Automaker has begun selling its new hydrogen-powered bus
Toyota has begun selling its new hydrogen-powered bus, called the Sora, in Japan. The bus is the first of its kind to receive vehicle-type certification in the country. Toyota previously revealed its plans to have no less than 100 new fuel cell buses on the roads of Tokyo by the time of the 2020 Olympic Games, which will be hosted by the city. The bus will serve alongside other fuel cell vehicles that will be used to transports athletes and attendees during the Olympics.
New bus is designed to be more convenient and safe
The Sora makes use of similar technology that is used to power Toyota’s Mirai, which is also powered by hydrogen. The technology has been scaled-up to accommodate the greater needs of the bus, of course. The bus is designed to be as comfortable for passengers as possible, with its seats automatically being stored to better accommodate those in wheelchairs and those with strollers. The bus is also equipped with a variety of high-definition cameras that allow it to better detect pedestrians and bicyclists, which will also warn the driver of their presence and improve overall safety.
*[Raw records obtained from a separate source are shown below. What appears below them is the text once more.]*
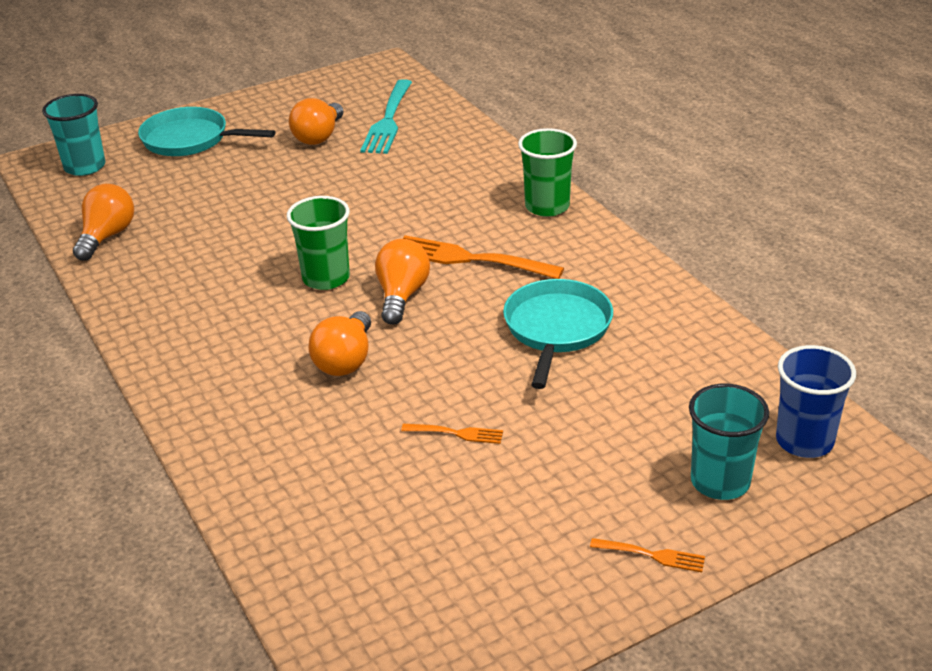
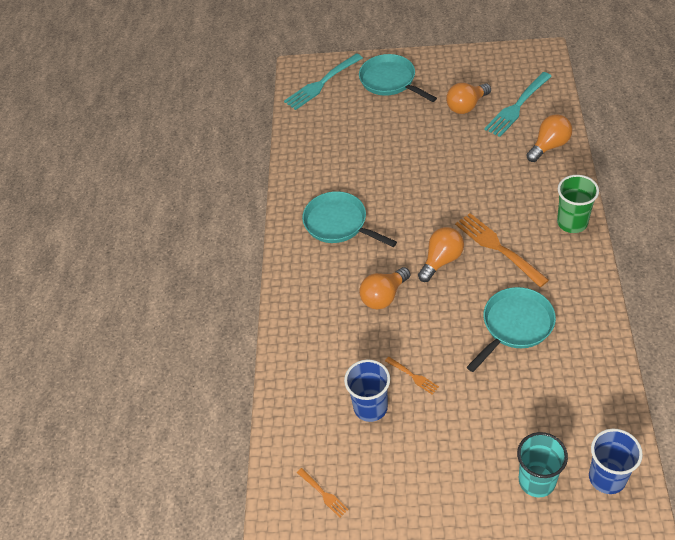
camera: 35 degrees right, 15 degrees up
turquoise cup [42,94,105,176] -> turquoise fork [284,53,363,110]
orange light bulb [73,184,134,261] -> orange light bulb moved to [526,114,572,162]
green cup [287,196,350,290] -> none
orange fork [590,538,705,572] -> orange fork moved to [297,468,349,518]
none -> turquoise pan [302,191,397,247]
none -> blue cup [344,359,390,422]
Toyota continues to show strong support for fuel cells
Toyota has become a major force in the clean transportation space. The automaker is one of the very few that have brought fuel cell technology into the transportation market. Toyota believes that these energy systems can help ensure that all future vehicles produce no harmful emissions. The Japanese government shares this belief and has been investing in the development of new facilities that can produce and fuel vehicles equipped with fuel cells.
Japan aims to showcase the capabilities of fuel cells during the Olympic Games
A variety of fuel cell vehicles and fuel cell systems will be on display during the 2020 Olympic Games. The Japanese government is using the event to highlight how these vehicles and energy systems can be used to establish a hydrogen society. As such, fuel cells will be one of the primary energy providers during the Olympics.